The centerpiece of Obama's plan is to end the Bush tax cuts and allow the top two tax rates to return to 36 percent and 39.6 percent. He would also phase out personal exemptions and deductions for those with income in excess of $250,000. Again, with an eye toward punishing those who have achieved economic success, Obama plans to end the Social Security payroll-tax cap for those making more than $250,000. The cap is currently set at a more reasonable $102,000.

Under Obama's plan, these individuals will face a tax rate of 15.65 percent from payroll taxes combined with the top income-tax rate of 39.6 percent for a final tax of more than 56 percent on each additional dollar earned. As if those proposals were not enough to weigh the U.S. economy down, Obama plans to nearly double the top dividends and capital-gains rate from the current 15 percent rate to as high as 28 percent. Indeed, while most tax cuts may result in slight revenue declines even as they spur economic growth, as shown above, Bush's dividend and capital gains tax cuts actually have increased federal revenue.

If Mr. Obama insists upon having this tiny fraction of Americans shoulder the cost of his spending and tax proposals, the tax increase on those taxpayers would have to be huge - far larger than the 19 percent tax increase described above. This would slow investment, employment and economic growth - and, yes, total governmental receipts.

On the spending side of things, Obama pledges to follow President Bush in rapidly increasing the size and scope of the federal government. Not much for conservative fiscal priniciples, Bush allowed the federal budget to grow from 18.4 percent to 20 percent of the nation's gross domestic product. To contrast, former President Bill Clinton oversaw a reduction of federal spending from 22.1 percent to 18.7 percent of GDP (Clinton also wasn't fighting two wars at once). Obama touts a 10-year, $150 billion program to "establish a green energy sector," a 10-year, $60 billion "National Infrastructure Reinvestment Bank," to rebuild highways, bridges and other public works, and a nearly universal health care plan with an annual price of $100 billion along with a host of other non-discretionary spending items. In addition, Obama ruled out any reductions in his major domestic spending proposals in the wake of the $700 billion Wall Street bailout bill.

The National Taxpayers Union Foundation added up all the spending promises made by the two candidates and found that McCain's would cost taxpayers an extra $68 billion a year. Obama's add up to around $344 billion a year. Obama's tax plan would cut federal receipts by $2.7 trillion over the next decade, compared with $3.6 trillion for McCain.

Obama claims he'll pay for all his new spending with higher taxes on the rich and spending cuts, yet while he talks about reducing government waste and abuse, Obama voted against paying down the federal debt by reducing spending on programs rated "ineffective" by the Program Assessment Rating Tool. McCain has said repeatedly that, if elected president, he would freeze discretionary spending and perform "top-to-bottom reviews of all federal programs to weed out failing ones."

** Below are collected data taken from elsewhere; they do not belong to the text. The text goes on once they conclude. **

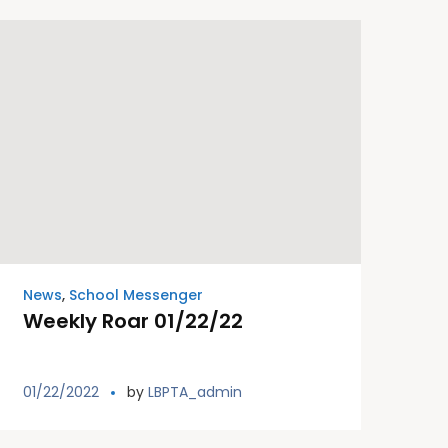
News
,
School Messenger
Weekly Roar 01/22/22
01/22/2022
by
LBPTA_admin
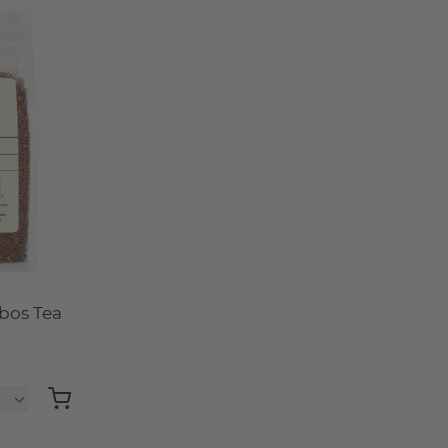
bos Tea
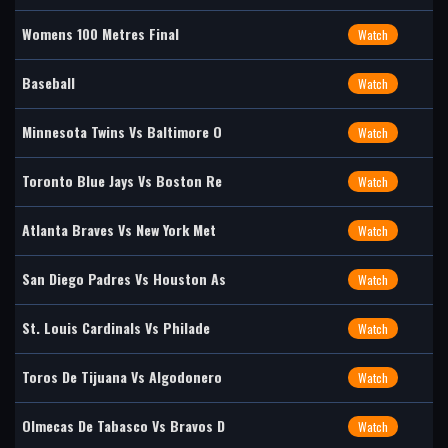
Womens 100 Metres Final
Watch
Baseball
Watch
Minnesota Twins Vs Baltimore O
Watch
Toronto Blue Jays Vs Boston Re
Watch
Atlanta Braves Vs New York Met
Watch
San Diego Padres Vs Houston As
Watch
St. Louis Cardinals Vs Philade
Watch
Toros De Tijuana Vs Algodonero
Watch
Olmecas De Tabasco Vs Bravos D
Watch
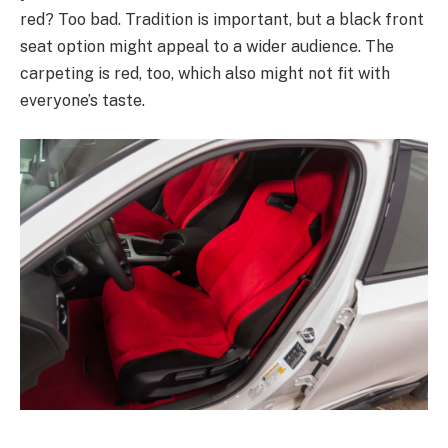
red? Too bad. Tradition is important, but a black front
seat option might appeal to a wider audience. The
carpeting is red, too, which also might not fit with
everyone’s taste.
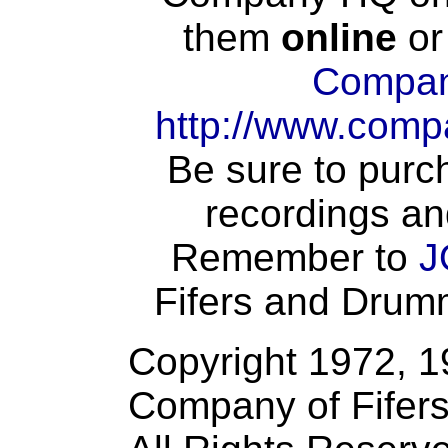
them
online
or
Compan
http://www.comp
Be sure to purch
recordings an
Remember to
J
Fifers and Drumme
Copyright 1972, 
Company of Fifer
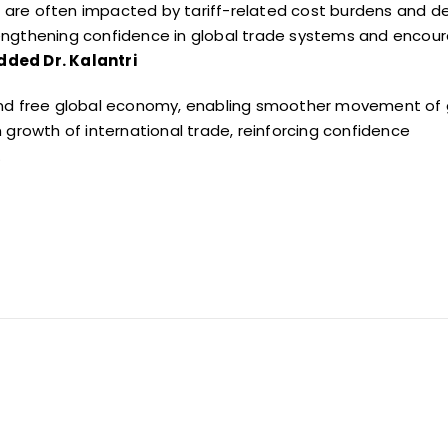
ch are often impacted by tariff-related cost burdens and
d
strengthening confidence in global trade systems and
encour
dded Dr. Kalantri
 and free global economy, enabling smoother movement of
 growth of international trade, reinforcing confidence
.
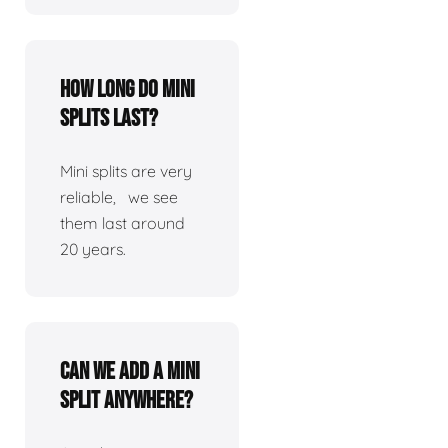
How long do mini
splits last?
Mini splits are very
reliable, we see
them last around
20 years.
Can we add a mini
split anywhere?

Clearly, Obama cannot keep his fiscal promises because he cannot cut taxes, increase spending and balance the budget. To cut taxes, he will have to abandon either his plans to increase spending and/or balance the budget. To provide universal health care, he will need to break his promise to provide middle class tax cuts and/or balance the budget. To balance the budget, he will probably need to abandon his tax plan and/or his promise for universal health.

It will be far easier for Obama to get a Democrat Congress to approve new spending than to enact the measures needed to pay for it. Unless Obama is willing to take on his own party with the veto pen, something he hasn't shows a proclivity for in the past, we should expect four years of irresponsible budgeting and deficit spending from him and little hope to see a more balanced budget by 2012.